Usually you can "roll" the call option to a further away expiration date. That includes buy back the call option (higher premium now) and sell another call option. The further away expiration helps you reduce or avoid the higher price that you pay for the buy back.
@@quanOSU Do you have to wait until the day of? What if your expiration is 3 days out?
Great video. This is not intuitive and you did a great explanation.
I think you are not taking into considration the enhancment in the call premiun if the stock price rises. In scenario no.1 you are short a call at 80 and stock price is moving to 79. You are imaging that the call price would remain o.o5 ??? It would be much more than 1.25 which was your selling price... I am considering in the price rise 75 to 79 happens with in first 30 daya instead of near expiration .
Sure - if the stock price rises immediately then the call will certainly be worth more than what I sold it for - this example assumes very little DTE where the extrinsic value is minimal.
In any case, even if the stock price shoots up, it doesn't matter what "losses" I may see on the call - the long shares are static 100 delta, and the short call has a negative delta that is less than that, therefore it will be a net profitable position as it is a net positive delta position. The further the stock shoots up the better, as an ITM short call will have less extrinsic value than an ATM one will, and all intrinsic "losses" on the short call are 100% covered by the long shares, thus the covered call strategy name.
I hope this helps!
Suppose I am the seller of a covered call. I see the advantages as the seller. What are the advantages of the buyer?
Not many - you'd be short the shares and you'd be buying a protective long call, similar to a protective put with long shares.
I may have missed it, but wouldn't another strategy be simply to collect premium at expiration, as long as your strike price isn't reached your underlaying Stock has very little chance of getting called away?? Im doing this now with strike prices Id be very happy to get calleded away at, with couple week DTE with small profit but cant seem to lose and can repeat often
That's correct! this is more for defending the shares, but if the plan is to hold shares very long term, it could be as simple as what you described.
In order to. Do a covered cAll that is going up that expires on may as of now. Would I need the capitol to buy the shares or own the shares themselves to do a covered call. ? If possible please email bc I’m lost a bit
If you have a covered call position, you must already own 100 shares of stock, in which case you sell a call against those shares to reduce cost basis and generate cash revenue. The risk in the short call is "covered" by the 100 long shares of stock.
If the short call is in the money at expiration, you'd be left with no position, as the short call would turn into 100 short shares, and wipe away your 100 long shares. You'd be left with max profit on the position.
You didn't talk about the stock price going above the strike price. What would you do if you want to keep the stock other than buying back the option?
Good question!
If my ultimate goal is to keep the shares as long as I can, I do my best to NOT let the short call go ITM. It's an advanced, offensive tactic, but here is more on this idea:
www.google.com/url?client=internal-element-cse&cx=015477303216471237373:u_cnlyqjhzi&q=www.tastytrade.com/tt/shows/trade-managers/episodes/avoiding-assignment-in-covered-calls-12-12-2018&sa=U&ved=2ahUKEwj1_8Ht1N7oAhVBVs0KHRZbCtcQFjAAegQIABAC&usg=AOvVaw12dJ-YDXcVsIvf0H4N0B0a
Why are commissions not discussed in your calculations
Thanks
Say you wanted to sell a call far out a few months and the price rises and you want to buy it back to close early, won't you have to pay alot more back because the premium rises with the stock price?

*Given data*.
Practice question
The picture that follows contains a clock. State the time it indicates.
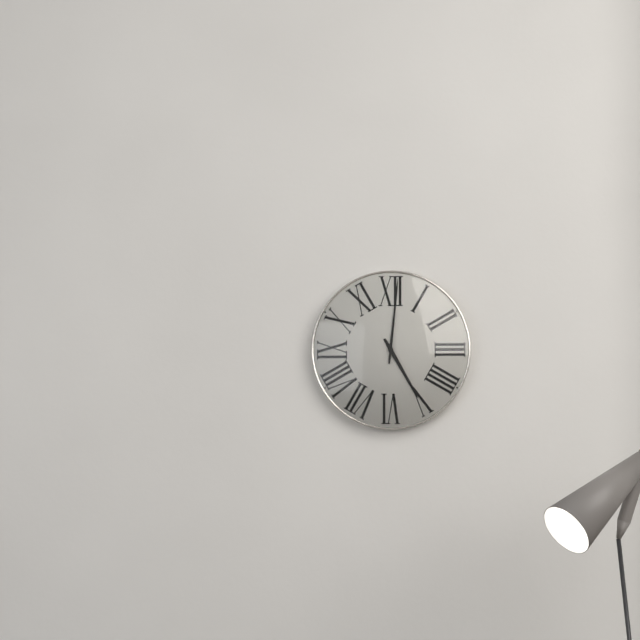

*What to produce*. Repeat the covered call discussion word for word from "If my ultimate" up to and including "the stock price?".

*Correct result*.
If my ultimate goal is to keep the shares as long as I can, I do my best to NOT let the short call go ITM. It's an advanced, offensive tactic, but here is more on this idea:
www.google.com/url?client=internal-element-cse&cx=015477303216471237373:u_cnlyqjhzi&q=www.tastytrade.com/tt/shows/trade-managers/episodes/avoiding-assignment-in-covered-calls-12-12-2018&sa=U&ved=2ahUKEwj1_8Ht1N7oAhVBVs0KHRZbCtcQFjAAegQIABAC&usg=AOvVaw12dJ-YDXcVsIvf0H4N0B0a
Why are commissions not discussed in your calculations
Thanks
Say you wanted to sell a call far out a few months and the price rises and you want to buy it back to close early, won't you have to pay alot more back because the premium rises with the stock price?